Saturday 25 June 2011

Collagraph printing: Where now?

Kitchen table, first wave.
I began today determined to clear up the kitchen table, and it happened, but then a second wave hit it and that was that. Like the pilgrim rucksack, it contains one's entire life of the moment. The new wave was on return from the Ropewalk with my creations, my first ever collagraph prints. I discovered what I already knew, the difference between relief printing, as in linocuts where only the surface is inked, and intaglio printing, where ink is pressed into the depressions as well as the surface and then sucked out into the paper it's printed on.

Printing plate, pilgrim's progress.
Second wave: my first-ever collagraph prints.
The plates we made today consisted of mount-board, cut into and scratched, embellished with foil, wallpaper, carborundum, permanent PVA glue, French polish, and embossed with sandpaper and cloth to give texture. There's a lot of potential in this technique, it's even quite addictive. There's a lot of control in the preparation side of it, then when it is put through the mangle-press as I call it, there's an element of surprise when the thing is unveiled.

> **DIRECTIVE**
According to the blog post on collagraph printing, in which kind of printing is only the surface inked? Nothing in the listing is needed.

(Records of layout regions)
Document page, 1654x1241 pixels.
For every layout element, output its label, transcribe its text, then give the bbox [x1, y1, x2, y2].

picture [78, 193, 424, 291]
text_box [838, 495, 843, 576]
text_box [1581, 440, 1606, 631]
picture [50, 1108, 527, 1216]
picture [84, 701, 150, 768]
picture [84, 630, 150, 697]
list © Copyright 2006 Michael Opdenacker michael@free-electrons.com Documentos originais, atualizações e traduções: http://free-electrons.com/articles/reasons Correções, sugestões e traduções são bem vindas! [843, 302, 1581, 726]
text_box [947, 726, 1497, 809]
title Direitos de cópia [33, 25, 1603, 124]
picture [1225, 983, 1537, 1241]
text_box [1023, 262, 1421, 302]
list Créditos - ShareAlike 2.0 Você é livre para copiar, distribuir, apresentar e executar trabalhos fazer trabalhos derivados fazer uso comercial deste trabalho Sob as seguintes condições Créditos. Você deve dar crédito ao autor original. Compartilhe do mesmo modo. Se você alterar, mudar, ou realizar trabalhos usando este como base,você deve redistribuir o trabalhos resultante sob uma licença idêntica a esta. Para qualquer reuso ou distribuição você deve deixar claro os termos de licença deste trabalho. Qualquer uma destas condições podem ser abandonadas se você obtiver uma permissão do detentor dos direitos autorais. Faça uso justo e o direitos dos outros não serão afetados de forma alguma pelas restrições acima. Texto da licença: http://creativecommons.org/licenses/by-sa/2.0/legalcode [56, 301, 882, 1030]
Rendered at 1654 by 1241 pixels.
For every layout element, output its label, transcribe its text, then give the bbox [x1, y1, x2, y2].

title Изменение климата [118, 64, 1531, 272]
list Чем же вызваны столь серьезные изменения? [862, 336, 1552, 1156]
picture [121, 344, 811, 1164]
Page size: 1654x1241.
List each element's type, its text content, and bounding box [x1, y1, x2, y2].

> **ANSWER**
Relief printing, as in linocuts.